Prostate cancer is a disease that is driven by hormones called androgens. These hormones act via proteins called androgen receptors (ARs) to boost the growth of prostate cancer cells, much like keys act via locks to open doors. Therapies for prostate cancer have two general modes of attack: Either to remove the keys (androgens) or block the locks (ARs), in effect slamming the doors to growth. In recent years, "third-generation" therapies for prostate cancer have been developed that are highly effective at removing androgens (e.g., abiraterone) or blocking ARs (e.g., MDV3100), creating a "grand slam" on inhibition of androgen action. These therapies have been recently shown to significantly prolong the survival of men with advanced prostate cancer who have failed all other forms of therapy and would otherwise die of the disease. While these agents hold great promise for improving the survival of a broader group of men with prostate cancer, scientists and clinicians have observed that resistance to these new agents occurs sometimes very rapidly, and the disease that ensues is particularly aggressive. Importantly, the future direction for new therapeutics must lie in developing agents that involve strategies founded on emerging knowledge about how prostate cancer cells evade current tactics to destroy them.
The investigators of this proposed study have been instrumental in discovering how prostate cancer cells become resistant to third-generation therapies. One thing is patently clear: Despite drugs that effectively remove the keys and block the locks, the AR remains active in recurrent prostate cancer. Several means of sustaining the activity of ARs in this restrictive environment have been identified but generally fall into two categories: Cells find new ways to make androgens (i.e., new keys) or the ARs become altered in a way that they no longer require activation by androgens (i.e., automatic opening doors). Investigators on this proposal have discovered a novel way that prostate cancers achieve the latter: Recurrent tumors generate cut-up, shorter ARs that have lost parts that interact with androgen, resulting in the unique capacity to constantly stimulate the growth without requiring androgen. Indeed, these scientists have found that because abiraterone or MDV3100 are better at inhibiting androgen action, the new, shorter androgen-independent ARs are more likely to appear. Additionally, the investigators have produced compelling evidence showing that two of the shorter, androgen-independent ARs most frequently found in prostate cancer have the ability to partner with the longer, hormone-dependent form of the AR, helping it to act in the absence of hormone. Finally, and most importantly, the presence of the shorter ARs, alone or together with the more normal, longer ARs, is associated with a new capacity to drive prostate cancer growth that is characteristic of disease resistant to currently available therapies. These findings provide two new opportunities that will be pursued in this proposal: (1) Test whether a new generation of drugs that effectively target both androgen-dependent (i.e., long) and androgen-independent (i.e., short) ARs will be highly effective in treating prostate cancer, particularly for those men with fatal disease, and (2) Determine whether the presence of androgen- independent (short) ARs or markers of their activity can be used to select patients who will most likely benefit from these treatments.

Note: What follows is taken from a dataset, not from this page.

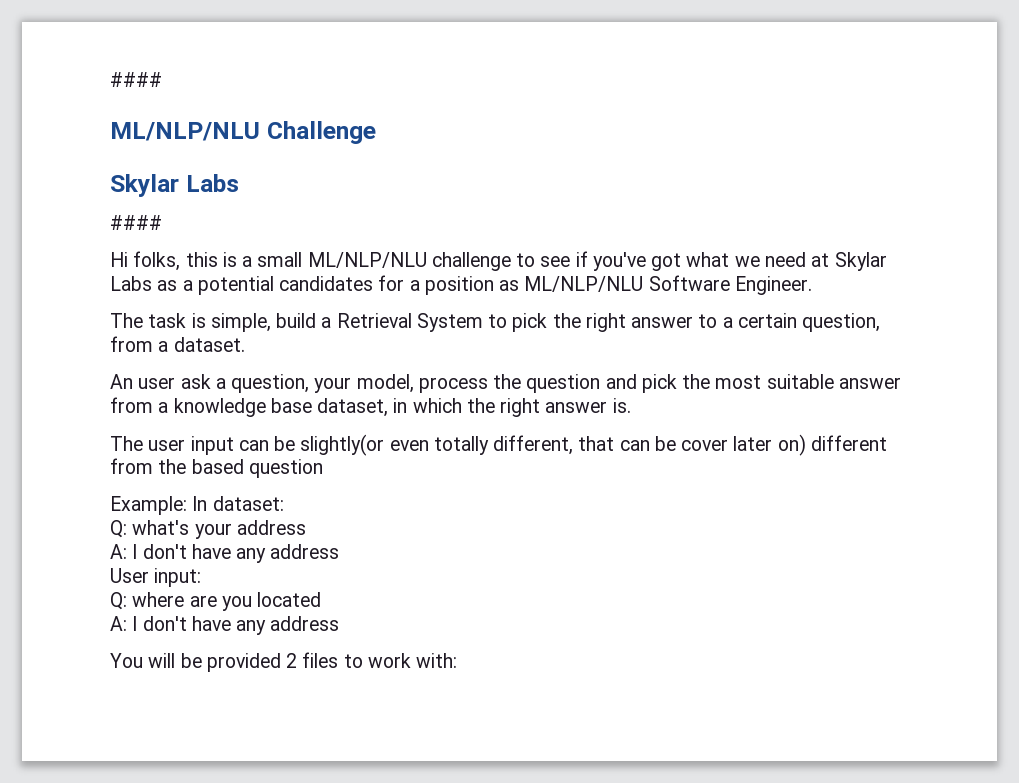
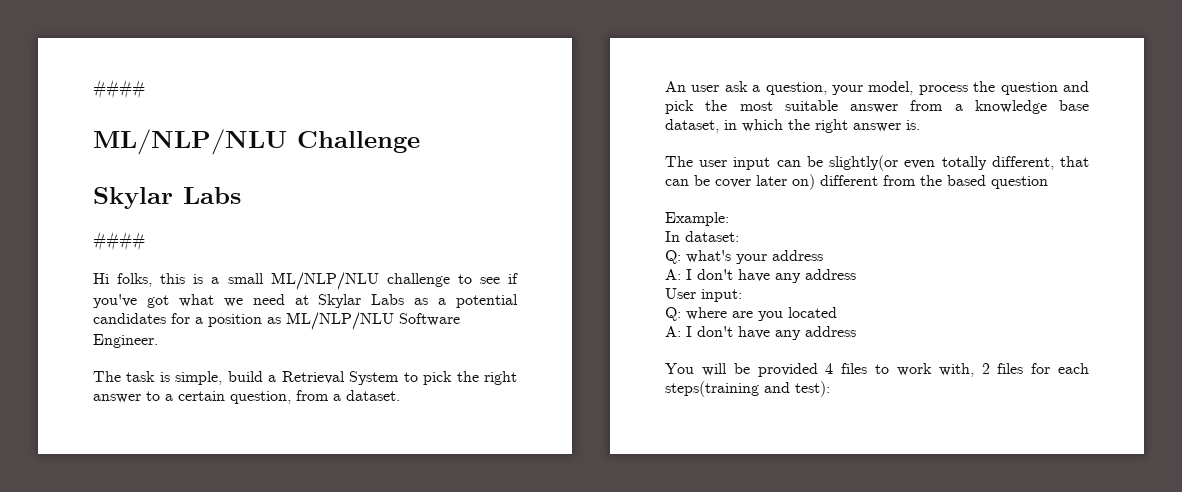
(187, 505) none -> (729, 219) //
[286,653,298,668] 2 -> [825,363,834,374] 4
[416,653,458,668] with: -> [938,363,1089,377] [665,381,830,397] with, 2 files for each steps(training and test):

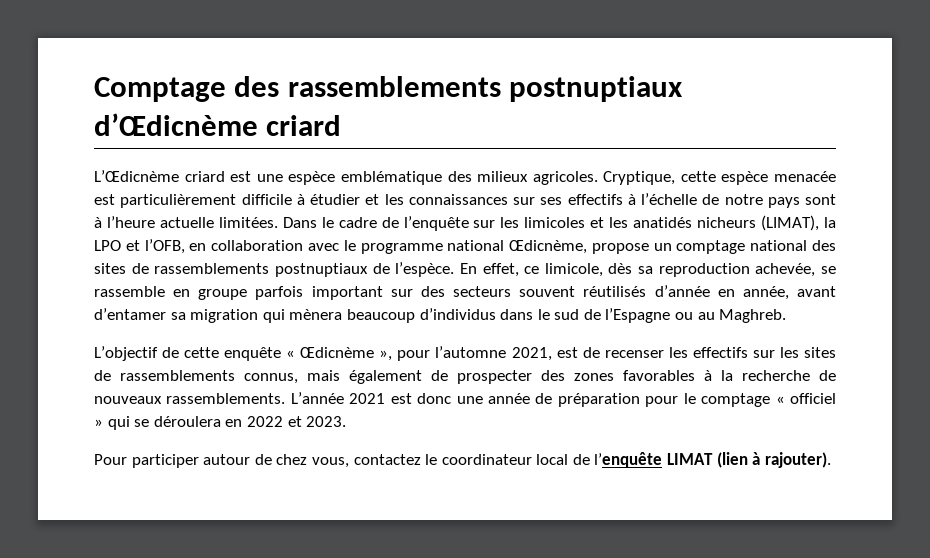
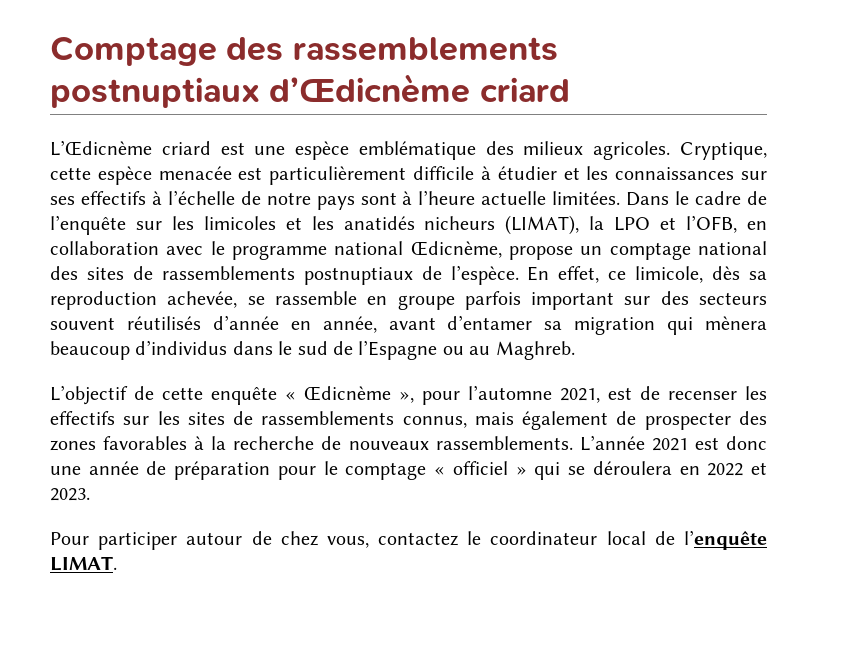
[667,452,831,468] LIMAT (lien à rajouter). -> [50,556,117,571] LIMAT.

The investigators in this grant proposal have designed two new-generation prostate cancer therapies that target both the long and short (hormone-dependent and hormone-independent) forms of ARs. They have already tested these therapies in preclinical models and found them to be very effective, nontoxic, and easily administered by mouth. The two novel agents will be introduced into clinical trials as part of this project, which aims to be visionary about future therapy for prostate cancer by providing new options for men that progress after treatment with abiraterone or MDV3100. Currently, there are no further options for these men other than highly toxic chemotherapies that may prolong life but severely dampen the quality of it. Ultimately, it is envisioned that men with lethal prostate cancer that have evidence of the short ARs or markers of their activity in metastatic biopsies may benefit from therapy with these new agents. The investigators will also develop clinical tools to facilitate the success of these new-generation drugs, which will enter the clinical arena during the course of this study.
In summary, we have convened a diverse, talented international team of scientists and clinicians to transform prostate cancer therapy by utilizing their leading-edge knowledge about resistance to current anti-androgen drugs to develop novel drugs that inhibit both the long (androgen-dependent) and short (androgen-independent) forms of AR to circumvent evolution of treatment resistance. We expect that within 5 years, our efforts will have given the survival rate from metastatic prostate cancer a big push forward.